Hurricane Mitch in 1998 was a traumatic event for Nicaragua when 9,000 people died and over 2 million were left homeless, casting a shadow over future development due to the risk of further natural disasters.
Nicaragua is economically the second poorest country in Latin America. Plentiful natural resources make it potentially wealthy, but many years of political turmoil and natural disasters have had a lasting impact.
It is principally an agricultural economy producing cotton, coffee, sugar cane, bananas, maize and sesame. Livestock farming, fishing and mining also play a part.
Dictatorships in the 19th and 20th centuries were replaced by the leftist Sandinista regime in the 1980s. After a revolution in 1979, the Sandinistas began redistributing property and made huge progress in the spheres of health and education, but the USA launched a sustained campaign of embargoes and armed subversion.
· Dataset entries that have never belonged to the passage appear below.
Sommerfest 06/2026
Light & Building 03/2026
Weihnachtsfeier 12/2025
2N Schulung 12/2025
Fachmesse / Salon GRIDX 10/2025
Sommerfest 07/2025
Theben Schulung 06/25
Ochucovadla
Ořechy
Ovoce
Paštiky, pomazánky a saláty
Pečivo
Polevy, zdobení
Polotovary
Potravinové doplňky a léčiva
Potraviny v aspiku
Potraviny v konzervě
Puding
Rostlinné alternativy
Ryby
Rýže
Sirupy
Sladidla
Governments since have struggled to make progress among the many challenges, including the conflict associated with being on the drug trafficking route to the USA. Left-wing Sandinista leader Daniel Ortega made his political comeback in November 2006 and was recently re-elected as president for his third consecutive five-year term.
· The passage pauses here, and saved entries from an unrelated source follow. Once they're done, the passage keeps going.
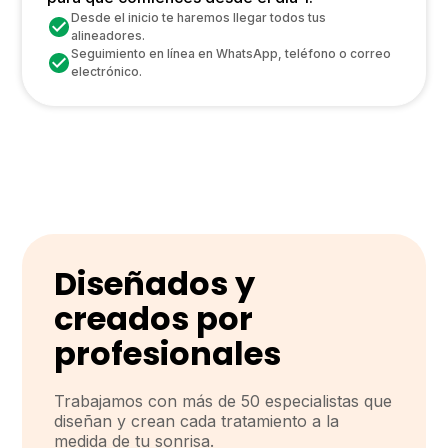
Desde el inicio te haremos llegar todos tus
alineadores.
Seguimiento en línea en WhatsApp, teléfono o correo
electrónico.
Diseñados y
creados por
profesionales
Trabajamos con más de 50 especialistas que
diseñan y crean cada tratamiento a la
medida de tu sonrisa.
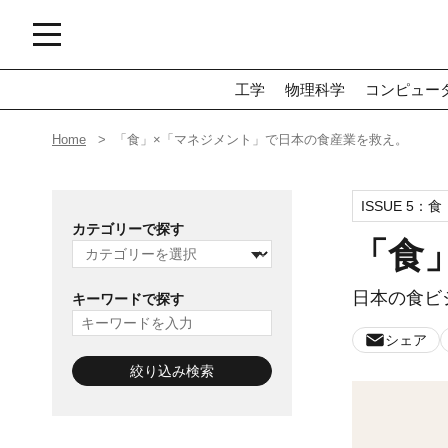
工学
物理科学
コンピュー
Home
「食」×「マネジメント」で日本の食産業を救え。
ISSUE 5：
食
カテゴリーで探す
「食
日本の食ビ
キーワードで探す
シェア
絞り込み検索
Nicaragua has a diverse ethnic mix. The majority are mestizos or white; 9 per cent are of African descent; and 5 per cent are from indigenous groups, the largest being the Miskito. The African and indigenous populations are concentrated in the thinly settled eastern lowlands, where they are the dominant group.
Nicaragua is primarily Spanish-speaking. Several indigenous peoples on the Caribbean coast still use their native language. There is also an English-speaking community, mainly on the Caribbean coast.
Culturally Nicaragua is Catholic, with diverse Protestant denominations reaching some 20 per cent of the population. Nicaraguans of African descent, known as Creoles, dominate the towns along the Caribbean coast. Coming from the British West Indies, they speak English and are largely Protestants.
The Latin Link team currently works in community development, Bible teaching and training, biblical counselling and discipleship.
There are urgent basic needs, such as clean water, electricity and balanced nutrition; hygiene and school education are rarely guaranteed, and opportunities for ground-level, social-action employment training. Various church-based opportunities are possible, like social action, leadership training, discipleship and biblical counselling.